Learning Truth in Lending's definitions of finance is an essential exercise for a compliance manager or auditor. When auditing disclosures for compliance it is essential to be able to recognize charges that are finance charges and then use that conclusion to test the accuracy of the calculations and disclosures.

The problem in this process is that the compliance auditor works with what is in the file. There are now a number of charges, such as those paid to lender-required third parties and mortgage brokers, that are finance charges. If the loan officer did not recognize these fees as finance charges, they may not appear in the file. In that case, your audit may not find them.

How can you be certain that all finance charges have been accurately captured? Sit down with several loan officers (one at a time) and ask them about the loan application process and all fees that might be paid by the customer.

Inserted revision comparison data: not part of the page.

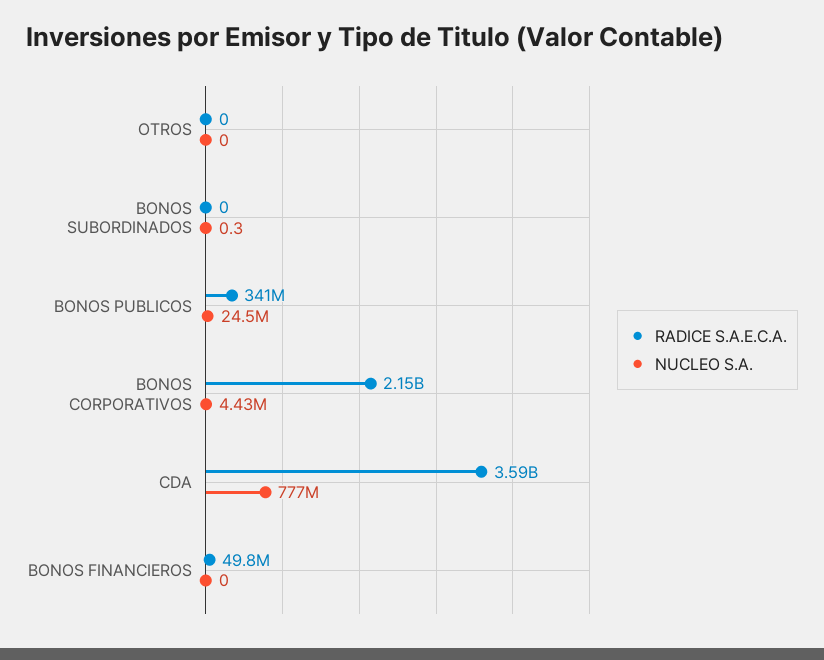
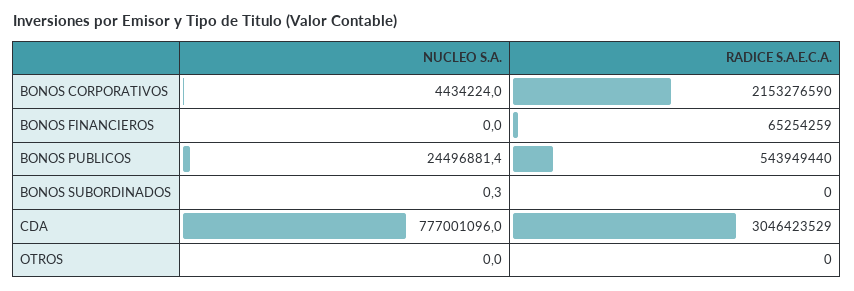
RADICE S.A.E.C.A., BONOS PUBLICOS: 341000000 -> 543949440
RADICE S.A.E.C.A., CDA: 3590000000 -> 3046423529
RADICE S.A.E.C.A., BONOS FINANCIEROS: 49800000 -> 65254259

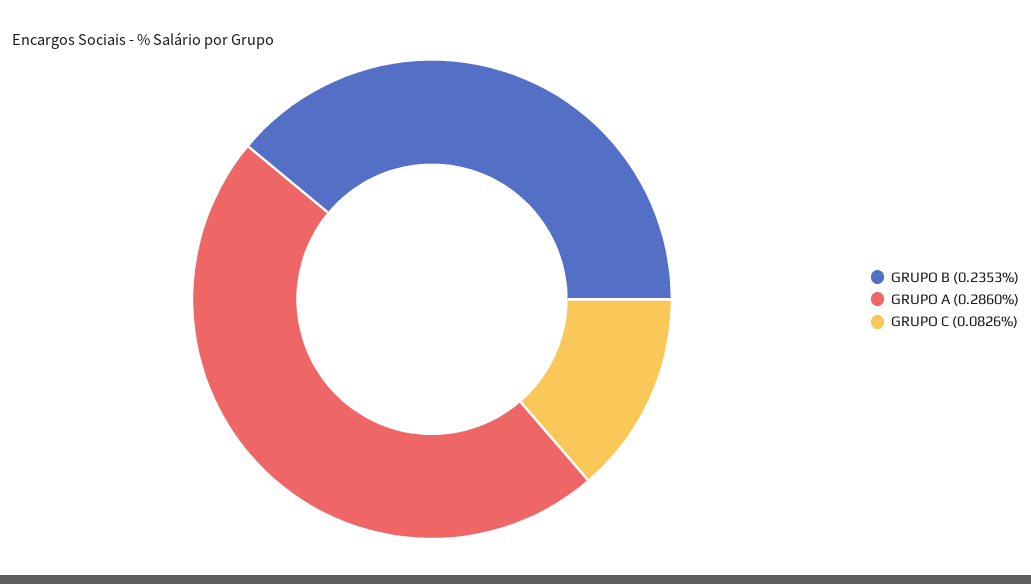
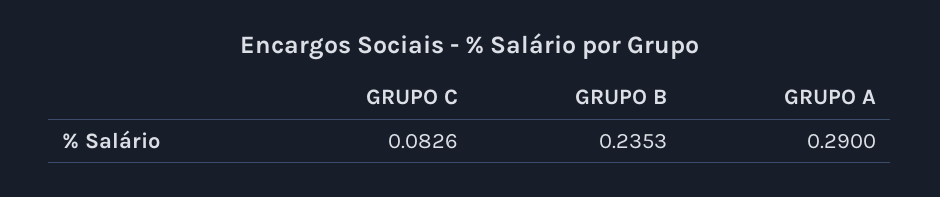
GRUPO A: 0.286 -> 0.29

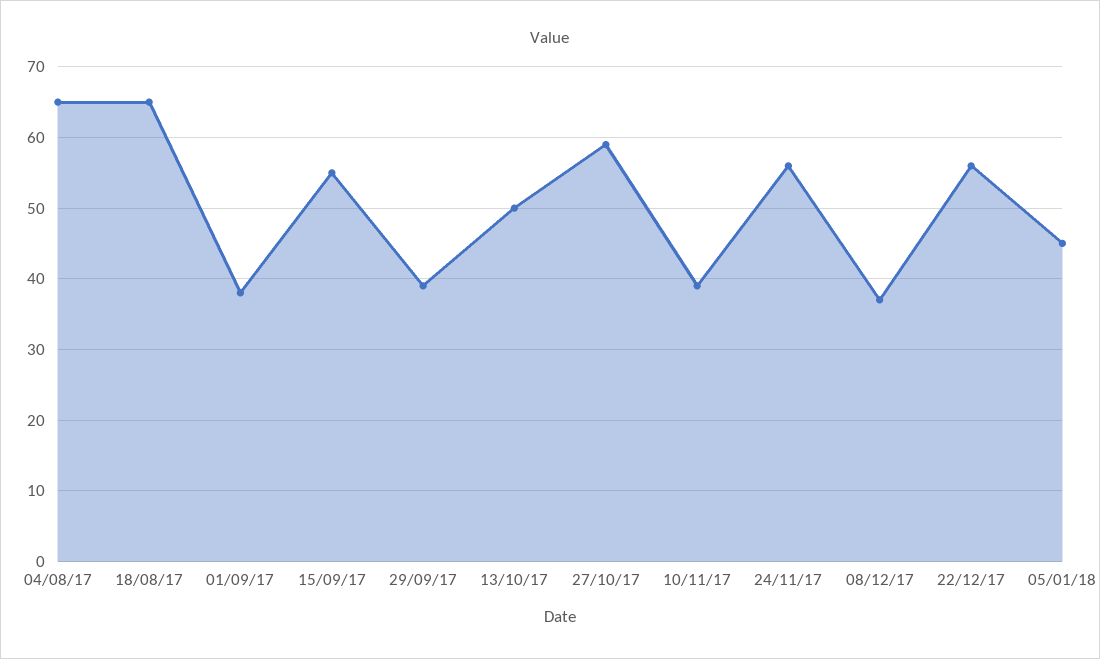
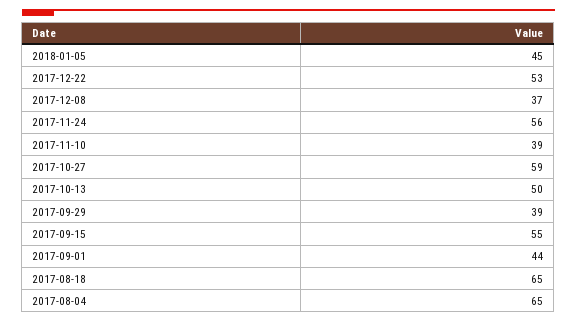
01/09/17: 38 -> 44
22/12/17: 56 -> 53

Use your discussions with lenders to make a comprehensive list of all fees that may be charged to loan customers. Probe to find out about third party fees, including fees the customer may pay directly to third parties, and fees the customer may pay through the bank to third parties. Find out whether the bank ever retains a portion of a third party fee.

When you have compiled the list, review it and place each fee into one of three categories: "Always a finance charge", "Never a finance charge", and "Finance charge if a condition is met."

Make a copy of the list for everyone in lending and use it as the basis for a brief course on finance charges. Then advise your lenders that they should review this list each time they close a loan as a control tool to be sure they have identified all finance charges.

When you audit, look for these charges. Also carefully review HUD-1s and HUD-1As to see how the charges are reflected.